**JOB:** Only lines containing the string "teapot" belong in the answer; copy all of them from the entries.

**EXCERPTED RECORDS:**
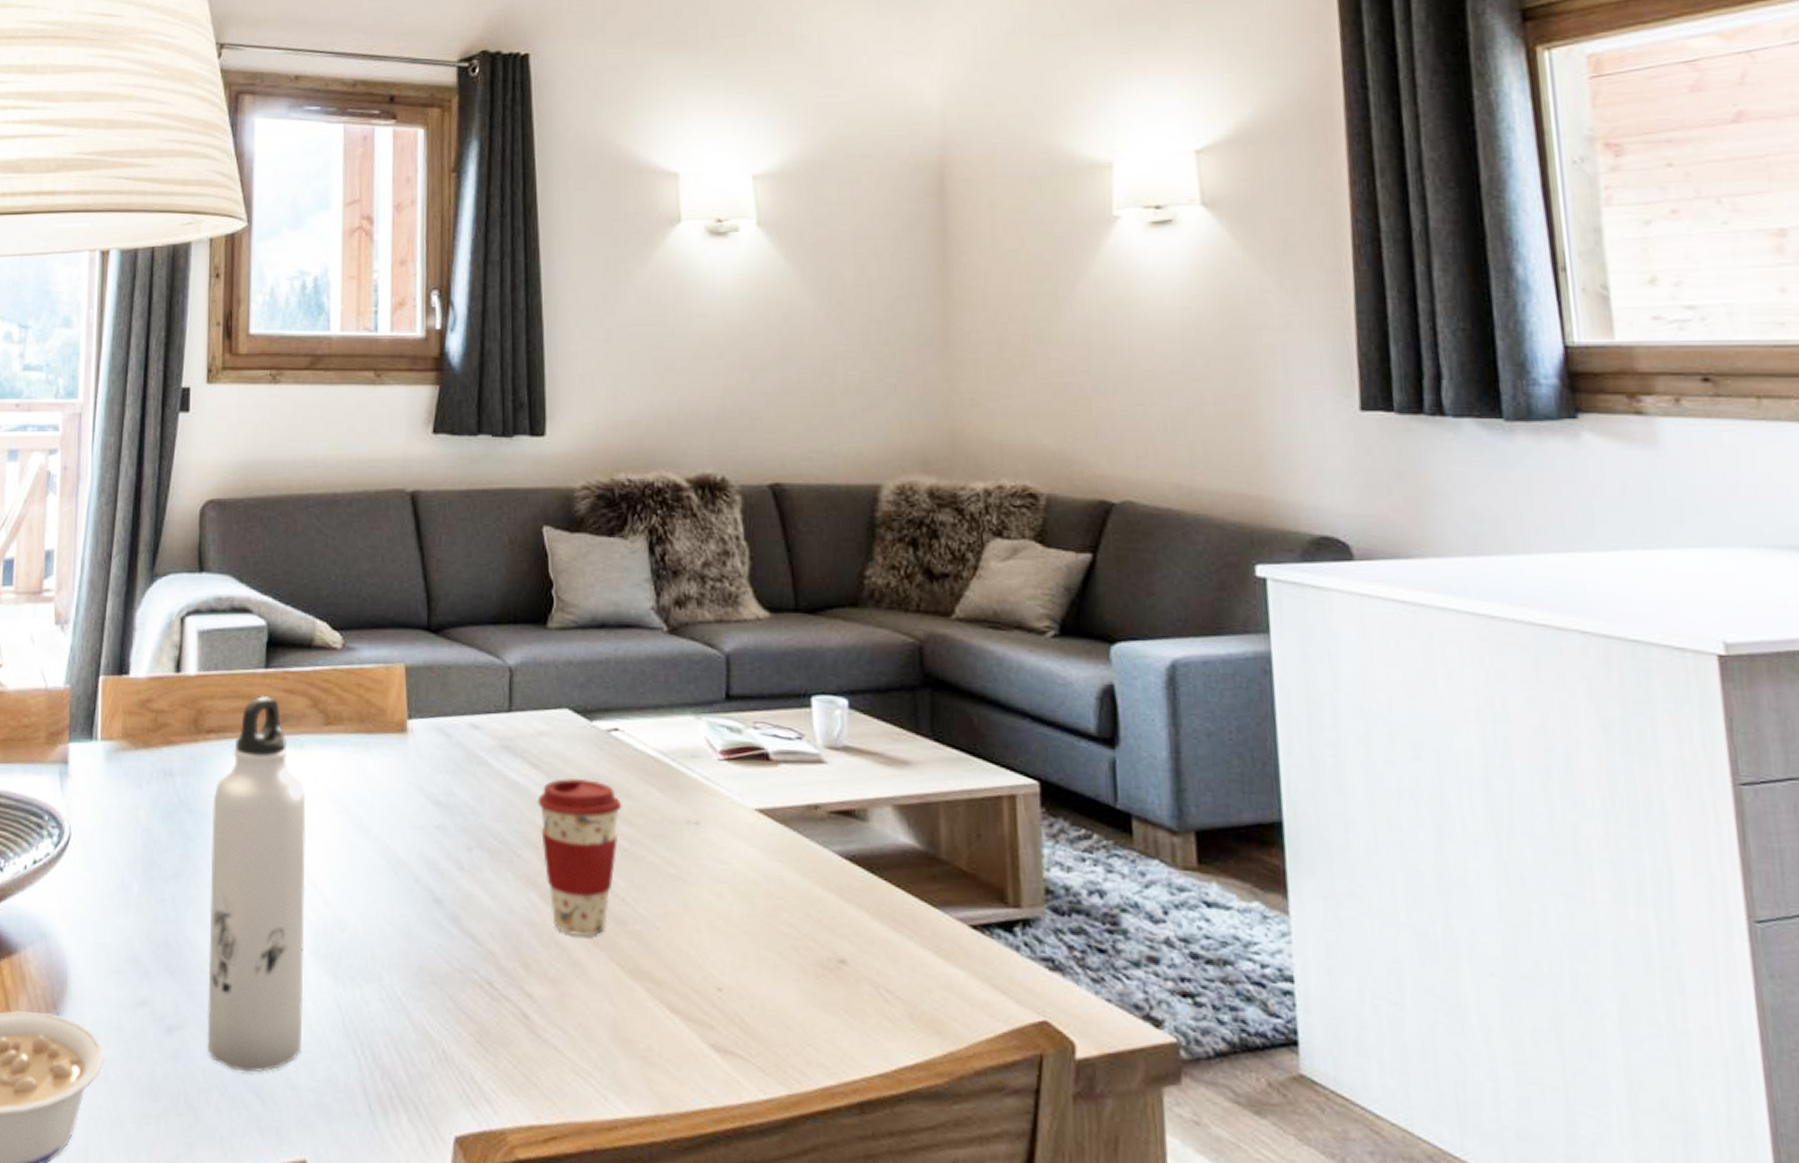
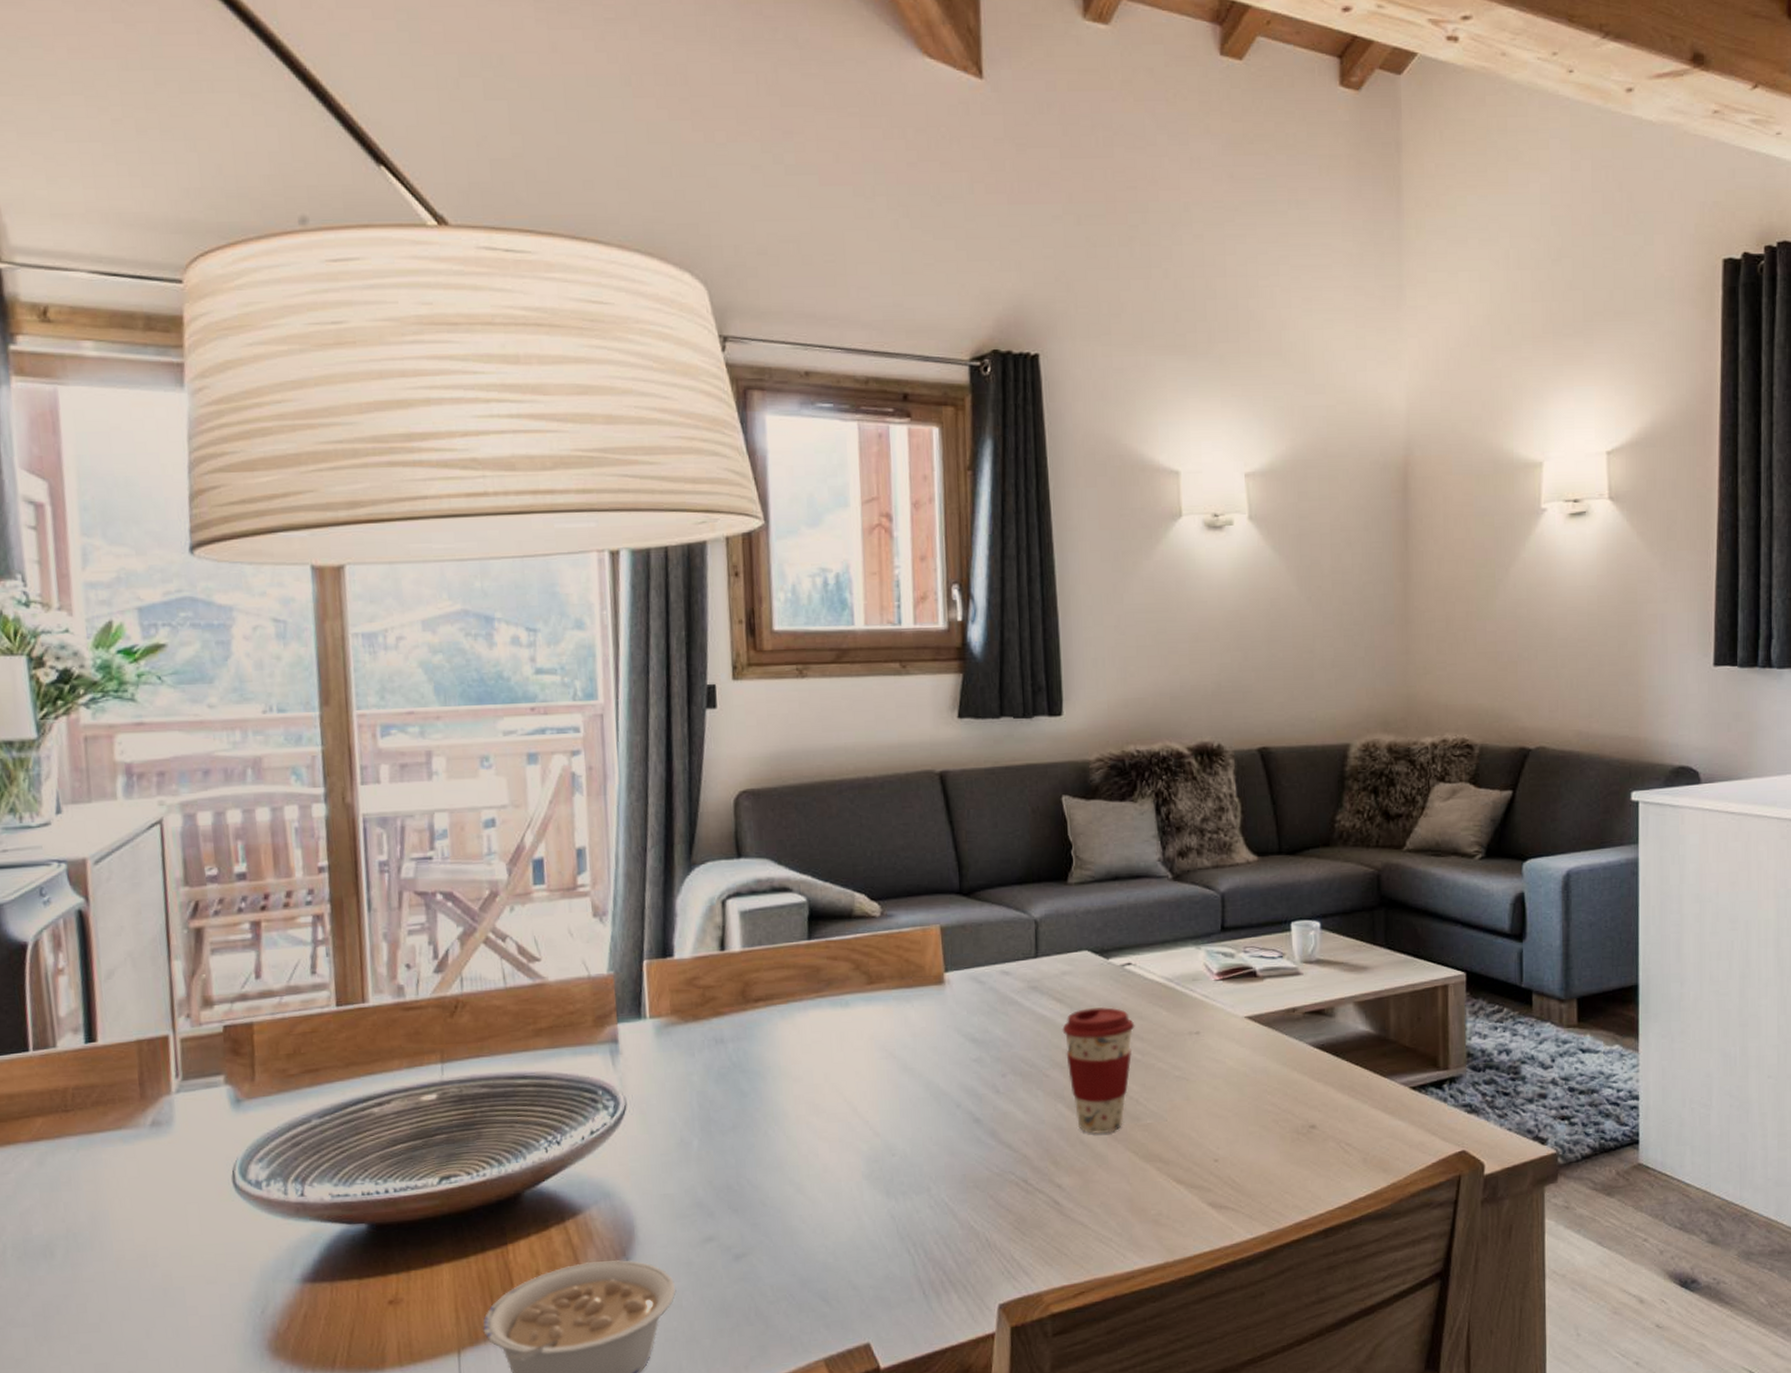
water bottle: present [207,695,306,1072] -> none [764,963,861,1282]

...

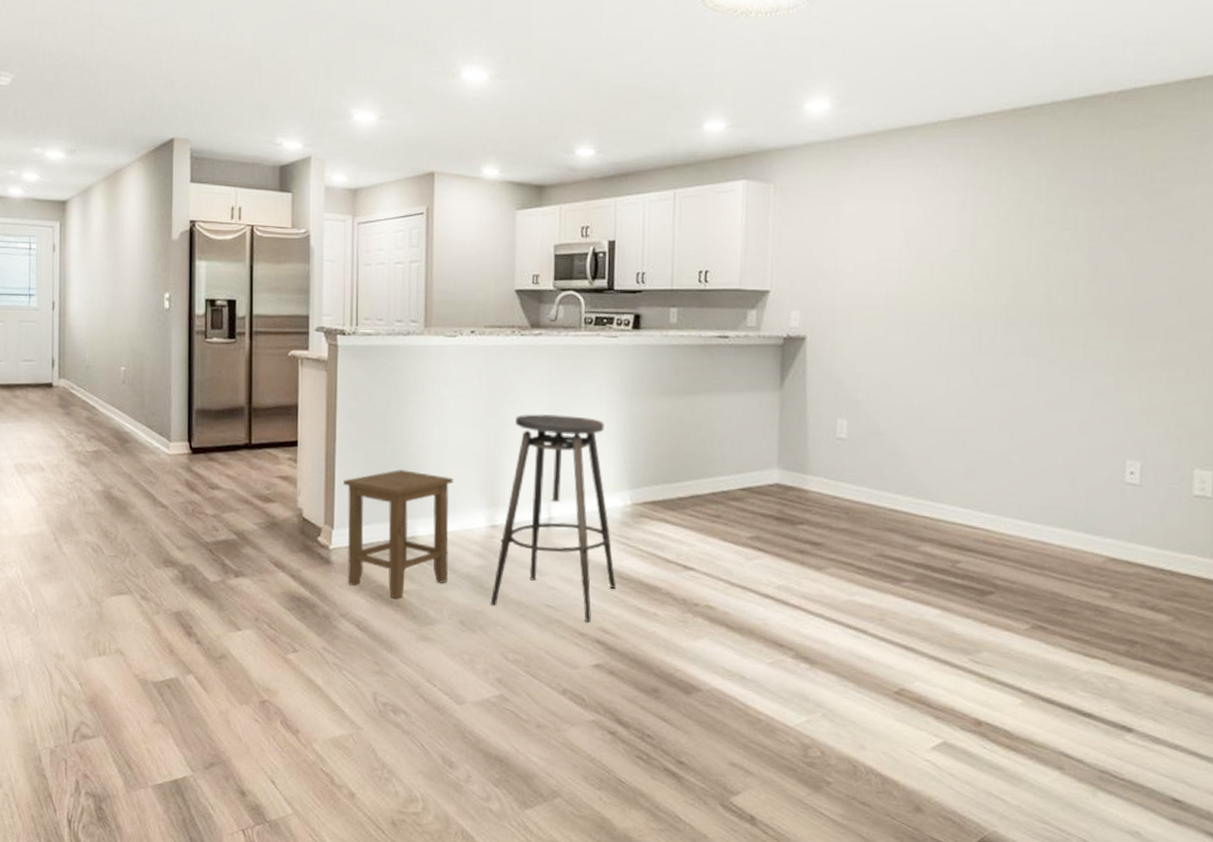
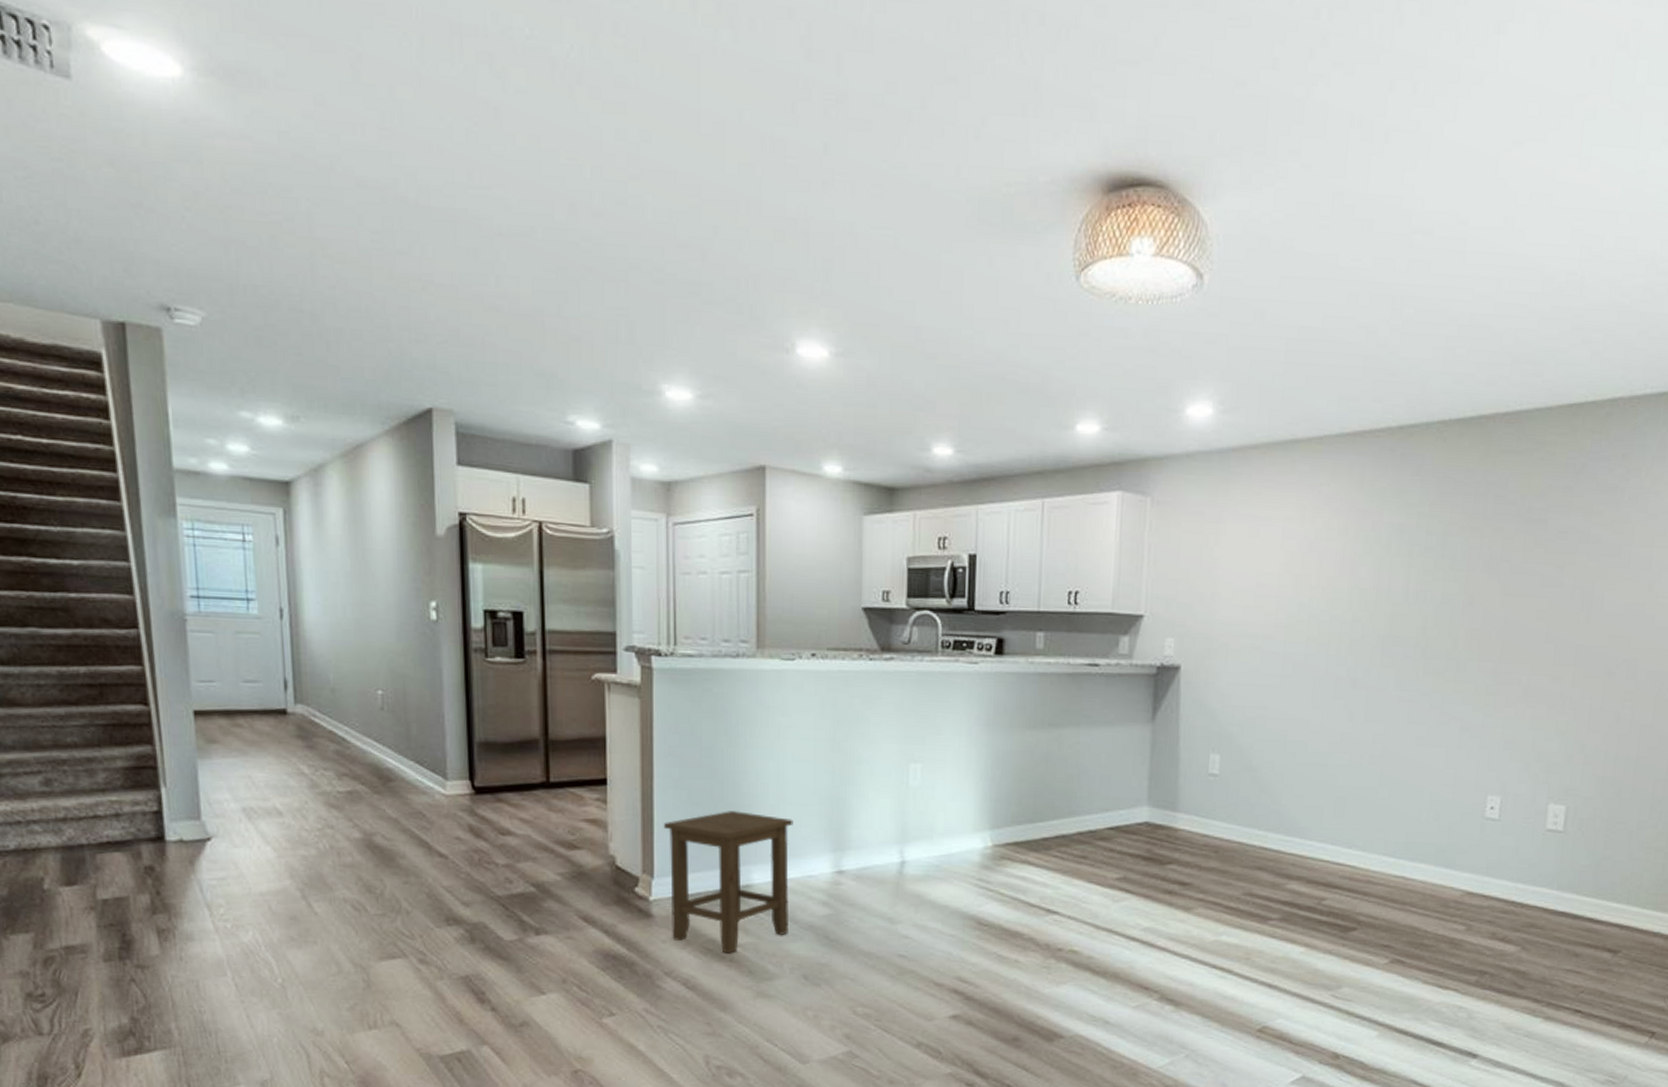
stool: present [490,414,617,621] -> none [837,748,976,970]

...

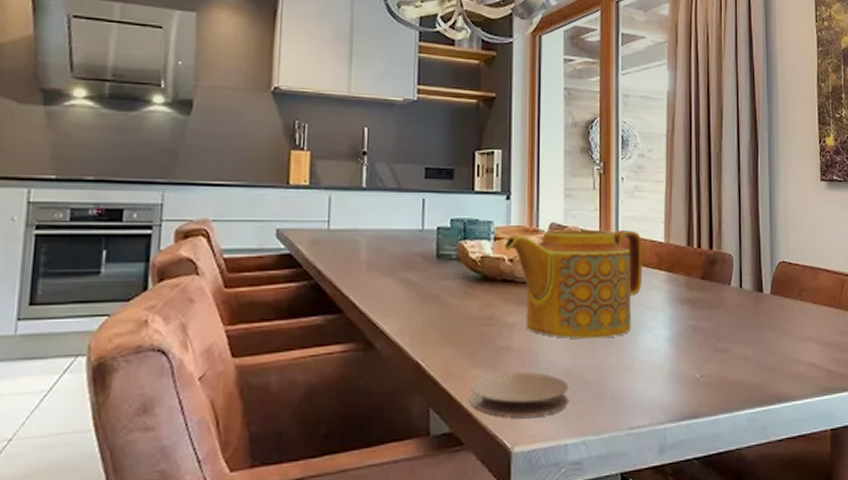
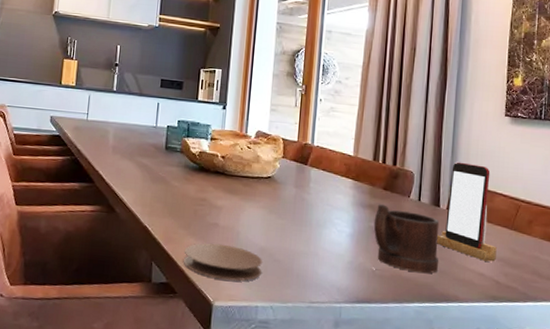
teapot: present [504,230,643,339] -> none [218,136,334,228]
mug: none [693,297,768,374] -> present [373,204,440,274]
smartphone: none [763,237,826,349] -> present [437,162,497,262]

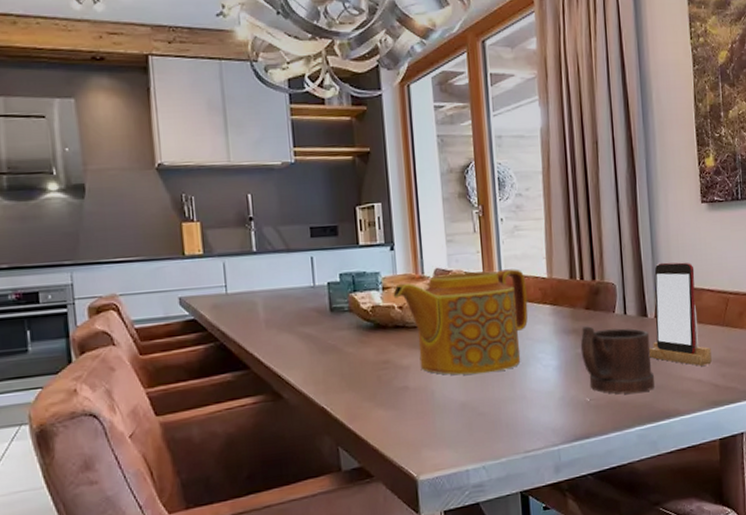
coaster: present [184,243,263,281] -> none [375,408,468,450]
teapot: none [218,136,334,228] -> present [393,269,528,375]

**YOUR RESPONSE:**
teapot: present [504,230,643,339] -> none [218,136,334,228]
teapot: none [218,136,334,228] -> present [393,269,528,375]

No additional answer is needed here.